David Long:  Long is the former chairman and CEO of Liberty Mutual Insurance and now sits on the board of MassMutual. Long began his career at Liberty Mutual Insurance in 1985, being appointed president in 2010, CEO in 2011, and chairman in 2013. Under his leadership as CEO, Liberty Mutual became the sixth-largest global property and casualty (P&C) insurer.  
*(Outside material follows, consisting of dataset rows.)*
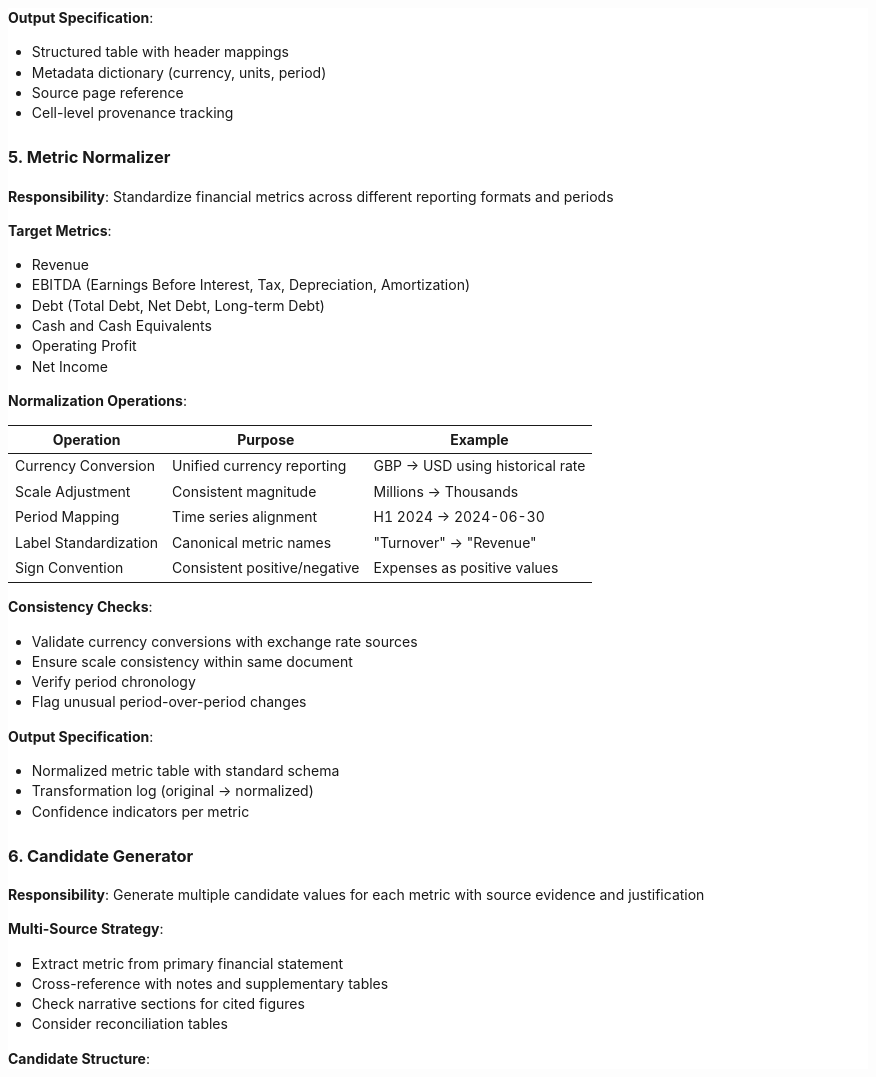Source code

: **Output Specification**:
- Structured table with header mappings
- Metadata dictionary (currency, units, period)
- Source page reference
- Cell-level provenance tracking

### 5. Metric Normalizer

**Responsibility**: Standardize financial metrics across different reporting formats and periods

**Target Metrics**:
- Revenue
- EBITDA (Earnings Before Interest, Tax, Depreciation, Amortization)
- Debt (Total Debt, Net Debt, Long-term Debt)
- Cash and Cash Equivalents
- Operating Profit
- Net Income

**Normalization Operations**:

| Operation | Purpose | Example |
|-----------|---------|---------|
| Currency Conversion | Unified currency reporting | GBP → USD using historical rate |
| Scale Adjustment | Consistent magnitude | Millions → Thousands |
| Period Mapping | Time series alignment | H1 2024 → 2024-06-30 |
| Label Standardization | Canonical metric names | "Turnover" → "Revenue" |
| Sign Convention | Consistent positive/negative | Expenses as positive values |

**Consistency Checks**:
- Validate currency conversions with exchange rate sources
- Ensure scale consistency within same document
- Verify period chronology
- Flag unusual period-over-period changes

**Output Specification**:
- Normalized metric table with standard schema
- Transformation log (original → normalized)
- Confidence indicators per metric

### 6. Candidate Generator

**Responsibility**: Generate multiple candidate values for each metric with source evidence and justification

**Multi-Source Strategy**:
- Extract metric from primary financial statement
- Cross-reference with notes and supplementary tables
- Check narrative sections for cited figures
- Consider reconciliation tables

**Candidate Structure**:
Kevin Stiroh:  Stiroh is a senior fellow at Resources for the Future, where he leads research efforts on climate-related financial and macroeconomic risks and policy implications.  Most recently, Stiroh was a senior advisor in the Division of Supervision and Regulation at the Board of Governors where he designed and led the Fed’s microprudential approach to the financial risks of climate change. He also served as cochair of the Basel Committee on Banking Supervision’s Task Force on Climate-Related Financial Risks. Prior to that role, Stiroh served as executive vice president and head of the Supervision Group at the Federal Reserve Bank of New York and was a member of the Federal Reserve’s Supervision Committee and Large Institution Supervision Coordinating Committee (LISCC), co-lead of the Basel Committee’s Task Force on Climate-Related Financial Risks, and chair of the Senior Supervisors Group.   

Nancy Wallace:  Wallace is a professor of Finance and Real Estate and holds the Lisle and Roslyn Payne Chair in Real Estate and Capital Markets at the Haas School of Business, the University of California, Berkeley. She is chair of the Real Estate Group, co-chair of the Fisher Center for Real Estate and Urban Economics, and directs the Real Estate and Financial Markets Laboratory.